Similarly, Eve must ensure that the measurement results |+〉₂|−〉₁ and |−〉₂|+〉₁ cannot appear if she wants to avoid introducing error. Thus we have ε ₀₀=ϵ ₁₁ and the whole quantum system is in the state |ψ ⁺〉₁₂|ϵ ₀₀〉 _E . That is, Eve can not obtain any useful information from observing the ancilla. Therefore our protocol can resist against the outsider attack from the above discussion.

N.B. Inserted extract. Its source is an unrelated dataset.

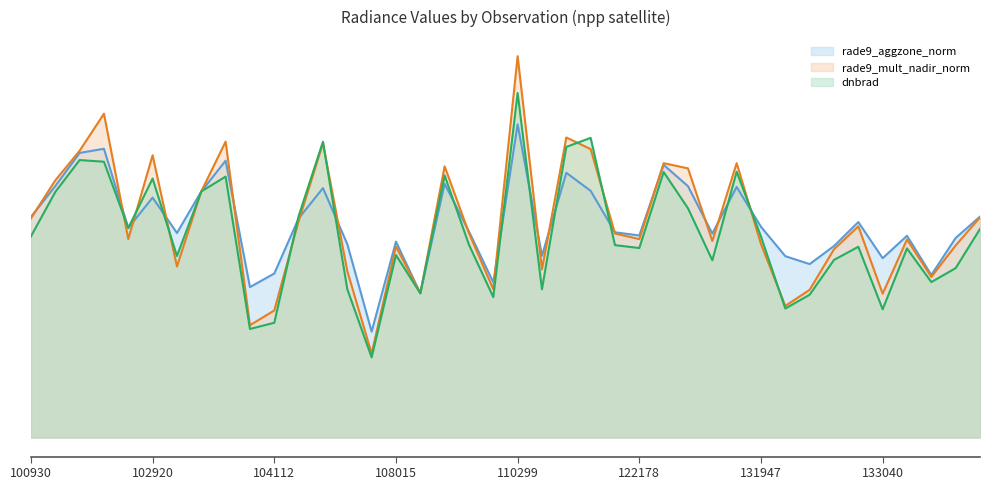

The dnbrad series shows 6.6 at 134700. True or false?

True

Next, we consider the insider attack. In our protocol, the three random bit strings K _A , K _B , and K _C are generated as Alice’s, Bob’s, and Charlie’s secret key respectively which are only known to themselves and can not be determined by any part of them alone. Each party has a equal contribution to the establishment of the shared secret key and the three parties are entirely peer entities. The way that all the participants share a secret key by combining each participant’s key is similar to that in Liu et al.’s protocol [38] which is based on single particles. The difference is that the qubit transmission between all the participants is multi-way in Liu et al.’s protocol. Suppose that Alice is honest without loss of generality, and the dishonest parties Bob and Charlie want to determine the shared key alone. To realize this purpose, the dishonest parties need to obtain Alice’s secret key. Thus Bob and Charlie should be particle producers and receive the encoded particles sent from Alice. In Bob’s site he directly sends the particles prepared by himself to Alice with the help of Charlie after performing his unitary operation on the particles instead of Charlie’s operation. After Alice returns the encoded particles, Bob can get Alice’s secret key. In Charlie’s site, when he has sent the particle sequence to Alice, Charlie directly receives Alice’s encoded particles with the help of Bob to get her secret key by performing the unitary operation himself. However, on the other hand, the procedures are executed simultaneously by the three parties. That is, Alice would not extract Bob’s or Charlie’s secret key if the two dishonest parties colluded to cheat her. Therefore, our three-party protocol is secure against the outsider attack and insider attack from the above analysis.

4 Conclusion

In this paper, we propose a three-party quantum key agreement protocol based on EPR pairs. Three parties can establish a shared key in such a way that one party extracts the other two parties’ secret key and all parties perform XOR operations on their secret keys. Moreover, the security analysis shows that our protocol is security against the outsider attack and insider attack. The security of our scheme is considered under the condition of ideal quantum channels. Since noise cannot be disregarded in a practical transmission process, the success probability of quantum communication would be decreased in a noisy channel. This problem may be solved perfectly in the future research.